Introduction — Why an IDP, and Why Now
The moment an organization crosses roughly fifty microservices, the same questions start pouring in: "Which team owns this service?", "Where is the spec for the payments API?", "Which services use this database?", "Who should a new hire ask to understand our whole system?" The cost of answering these questions is your organization's cognitive load, and reducing that load systematically is the core mission of platform engineering.
The Internal Developer Portal (IDP) is the industry's answer to this problem, and the de facto standard is Backstage, which Spotify open-sourced in 2020 and donated to the CNCF. Backstage matured through the CNCF Sandbox (2020) and Incubating (2022) stages and, judging by its public adopters list, has been adopted by thousands of organizations, making it one of the most active projects in the CNCF. Platform engineering reports from Gartner and Puppet have consistently pointed in the same direction: the majority of large engineering organizations will be running internal platform teams by 2026.
This series covers building an IDP with Backstage in three parts.

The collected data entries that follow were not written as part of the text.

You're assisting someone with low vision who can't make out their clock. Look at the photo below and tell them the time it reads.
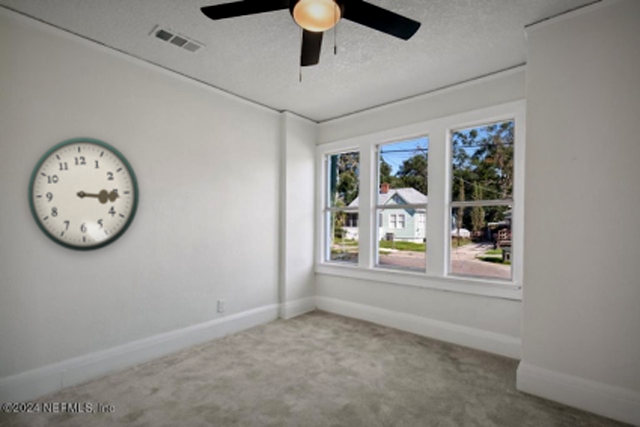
3:16
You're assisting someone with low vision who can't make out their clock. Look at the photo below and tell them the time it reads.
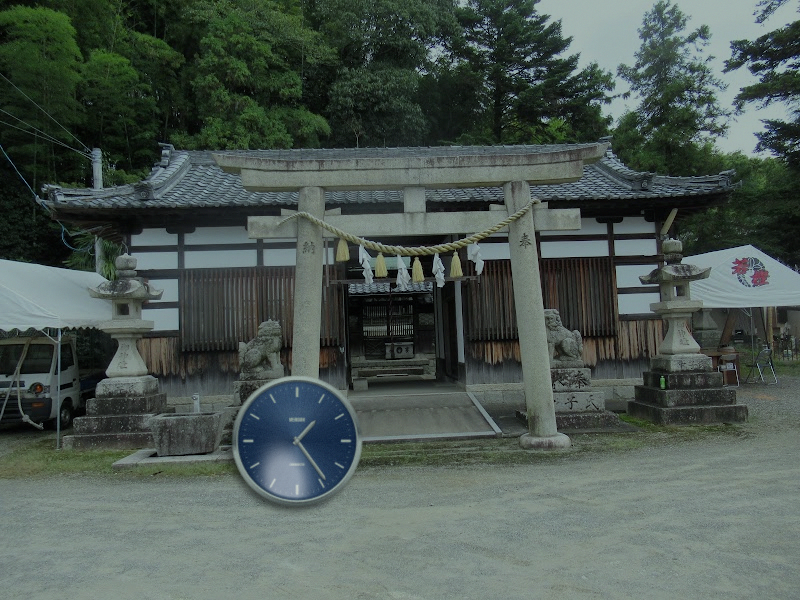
1:24
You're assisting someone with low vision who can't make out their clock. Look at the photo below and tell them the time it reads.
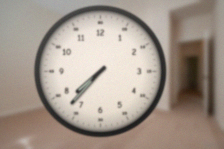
7:37
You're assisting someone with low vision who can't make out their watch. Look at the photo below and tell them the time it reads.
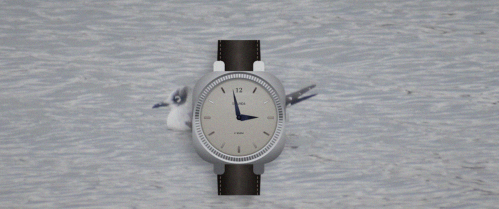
2:58
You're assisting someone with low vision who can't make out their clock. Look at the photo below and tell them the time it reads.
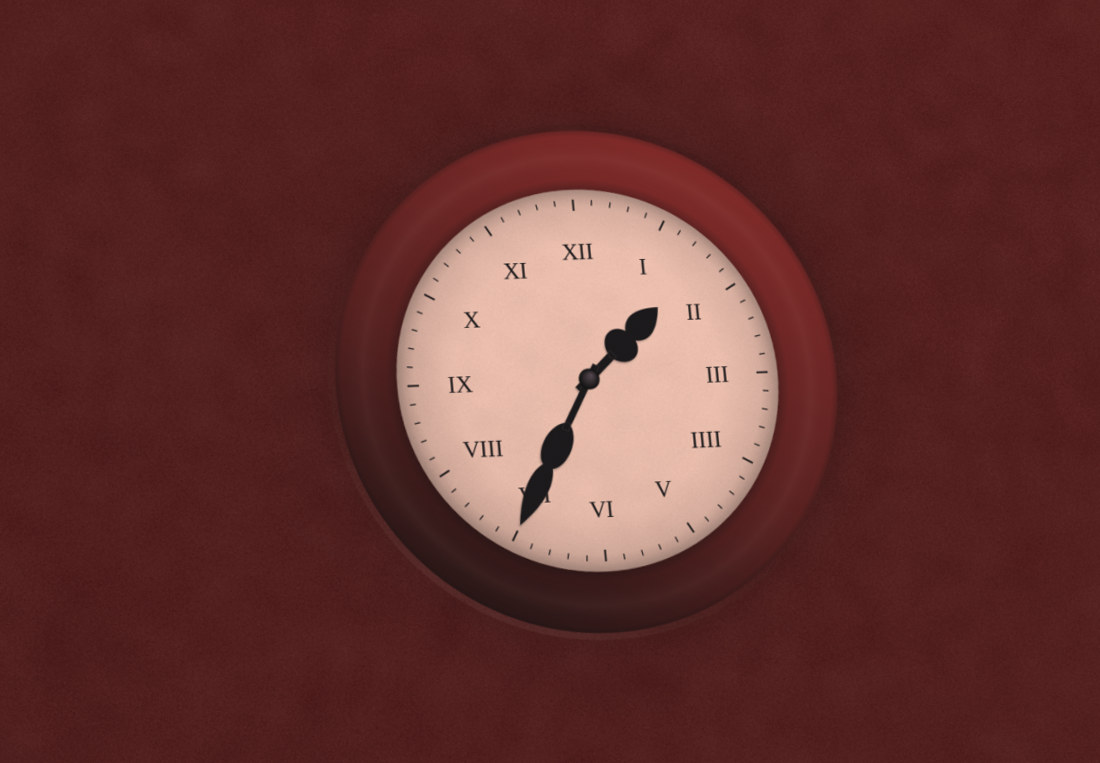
1:35
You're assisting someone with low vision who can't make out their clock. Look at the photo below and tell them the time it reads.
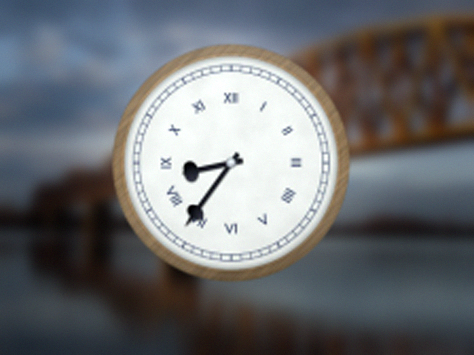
8:36
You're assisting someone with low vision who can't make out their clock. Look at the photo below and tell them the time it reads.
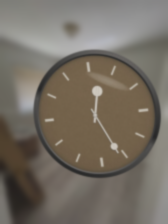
12:26
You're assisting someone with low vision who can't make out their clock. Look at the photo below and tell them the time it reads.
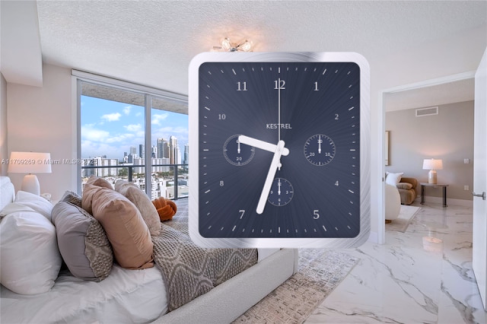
9:33
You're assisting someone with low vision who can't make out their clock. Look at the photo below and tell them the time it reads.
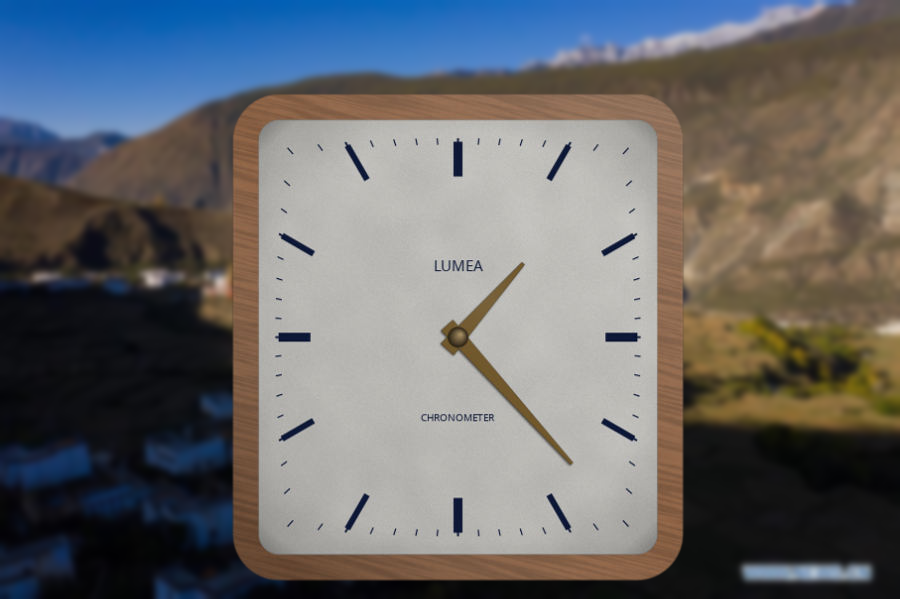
1:23
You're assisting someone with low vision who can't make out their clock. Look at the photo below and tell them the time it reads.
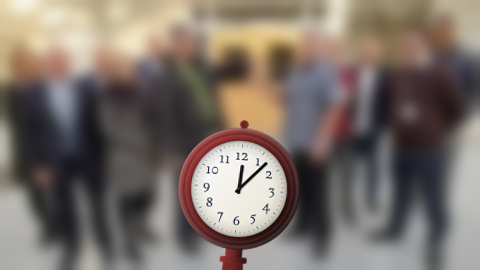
12:07
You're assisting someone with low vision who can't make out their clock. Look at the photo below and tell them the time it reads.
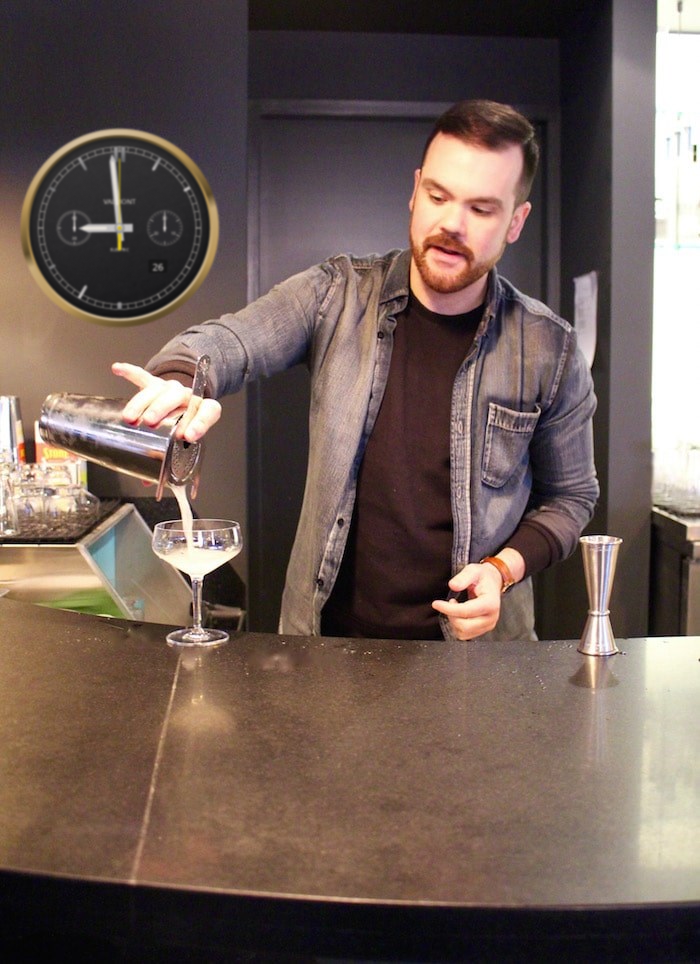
8:59
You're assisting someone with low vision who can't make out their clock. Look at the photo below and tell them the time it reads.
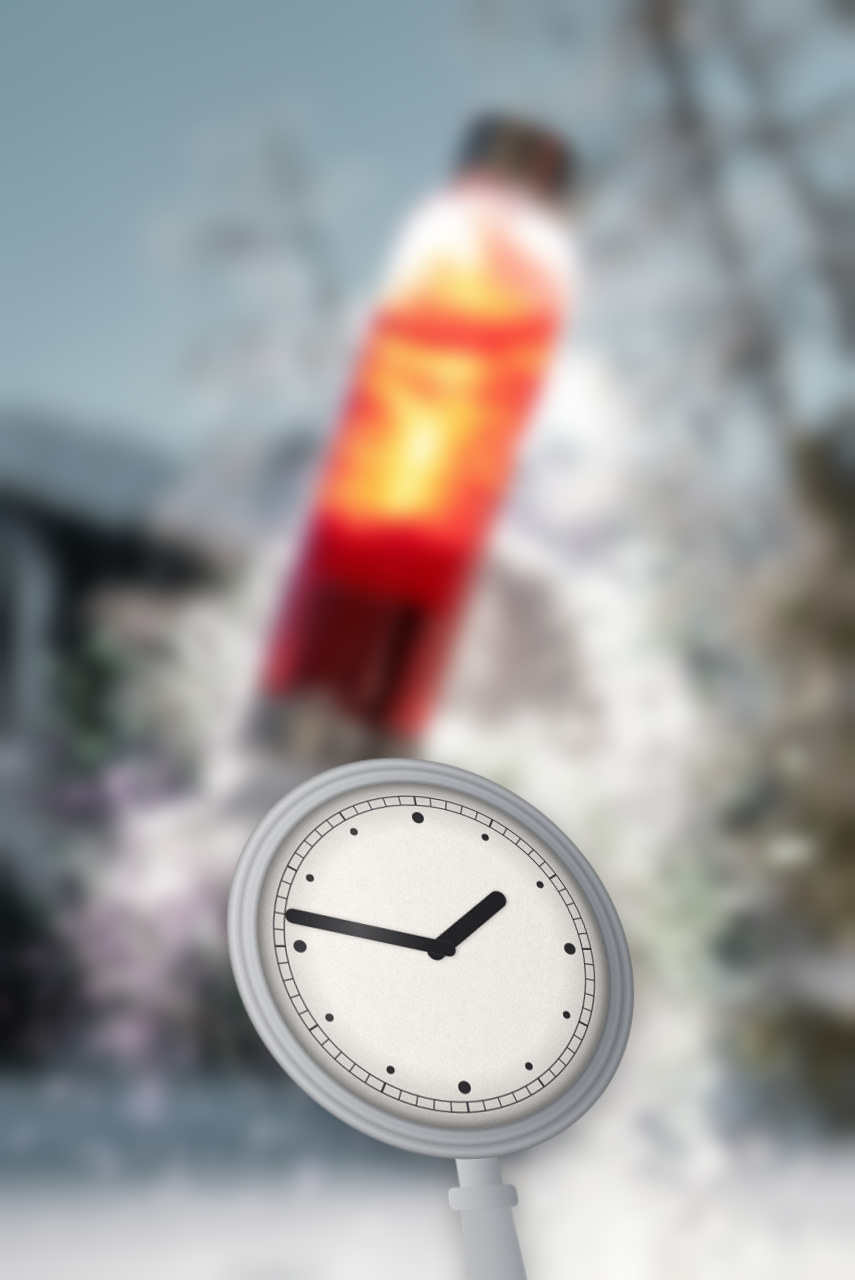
1:47
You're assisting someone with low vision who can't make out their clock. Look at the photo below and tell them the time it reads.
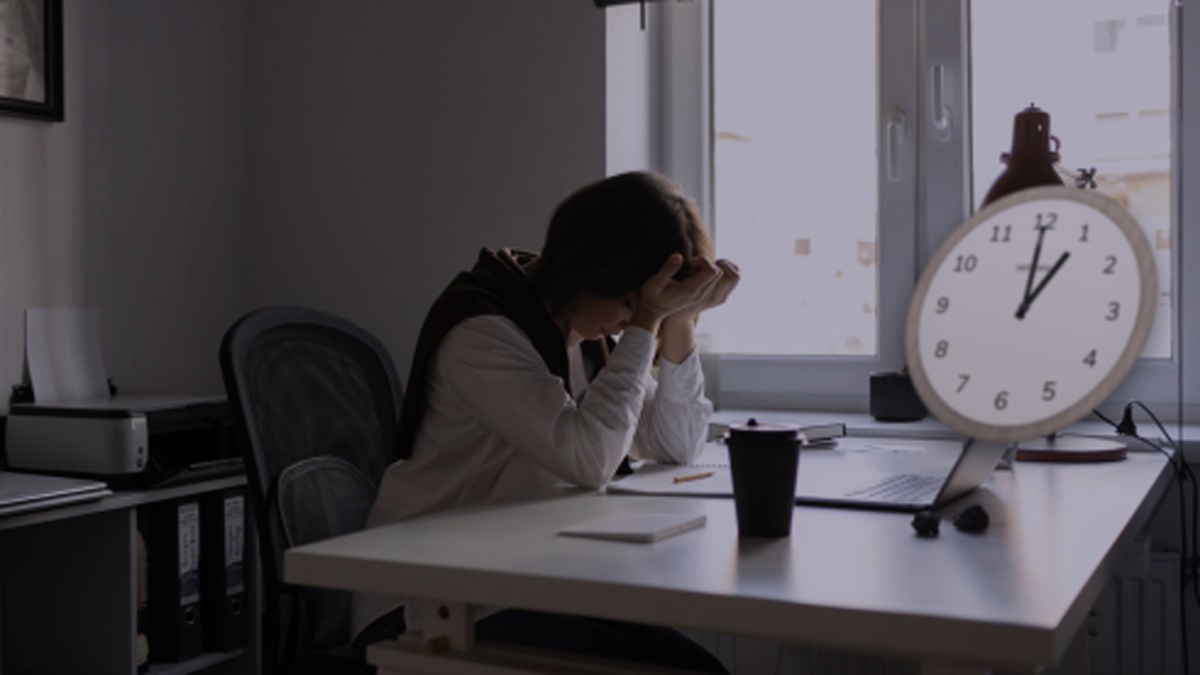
1:00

Part 1 has exactly one topic: the software catalog. Let me state the conclusion up front. **A Backstage instance with an empty catalog is nothing.** The Scaffolder, TechDocs, and the Kubernetes plugin all hang off catalog entities to function. Catalog design decides whether your IDP project succeeds or fails.
Where Backstage Sits in the IDP Landscape
First, let us sort out the terminology. The acronym IDP is used in two ways.
| Term | Meaning | Focus |
| --- | --- | --- |
| Internal Developer Platform | The entire self-service infrastructure platform | Provisioning, golden paths, environment management |
| Internal Developer Portal | The single entry-point UI for the platform | Catalog, docs, self-service UI |
Strictly speaking, Backstage is the latter — a portal framework. It is not an engine that provisions infrastructure directly; it is a framework that brings all of an organization's software assets and tools into a single pane of glass. There are four core building blocks.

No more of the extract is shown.